_Source text_
=== Begin Enclosure ===
1,2,3,4 PC's run all day in a shop (POS)
all run Windows 8.1 Pro. only 50GB allocated to C:\ and 10GB to D:\ , though they have 500GB HDD.
1) had a HDD fail in the 1*st 6 months of pc building. WD->WD RMA'ed*. now out of warranty.now its stable.
2) had a *HDD failure in year 2011.Seagate->WD*, soon zebronics PSU failed and it got replaced by a MERCURY 450W
3) had *3 HDD failures in years 10-12.Seagate-> Seagate RMAed *now its OK.
4) always failing. before used to run a very old Seagate 120 which was way too old(7-8 years) and failed in 2012. drive changed to another old seagate. again fail in 6 months.now * TOSHIBA AV HDD in 90 days it failed*. I did a full format as it had pending sectors(something like that) and it was functional and now after* 15 days again pending sector count is climbing.**

a TOSHIBA AV 1TB HDD used a HIKVISION DVR(24x7 CCTV) is sending me HDD SMART ERROR and HDD FAIL emails to me(configured to send in case of any problem automatically)
=== End Enclosure ===
_Exercise data_
=== Begin Enclosure ===
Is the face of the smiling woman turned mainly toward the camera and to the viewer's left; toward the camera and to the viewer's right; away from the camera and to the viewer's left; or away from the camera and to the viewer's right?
=== End Enclosure ===
_Task item 1_
Summarize the forum post in two sentences.
_Task item 2_
Retype the part of the forum post from "all run Windows" up to and including "RMAed *now its OK.".
Work from the forum post alone.

_Exercise solution 1_
Four point-of-sale PCs in a shop run all day on Windows 8.1 Pro, and each has had hard drive failures, with the fourth failing again and again, most recently a Toshiba AV drive whose pending sector count is climbing again 15 days after a full format. A Toshiba AV 1TB drive in a Hikvision DVR used for 24x7 CCTV is also sending HDD SMART error and HDD fail emails.

_Exercise solution 2_
all run Windows 8.1 Pro. only 50GB allocated to C:\ and 10GB to D:\ , though they have 500GB HDD.
1) had a HDD fail in the 1*st 6 months of pc building. WD->WD RMA'ed*. now out of warranty.now its stable.
2) had a *HDD failure in year 2011.Seagate->WD*, soon zebronics PSU failed and it got replaced by a MERCURY 450W
3) had *3 HDD failures in years 10-12.Seagate-> Seagate RMAed *now its OK.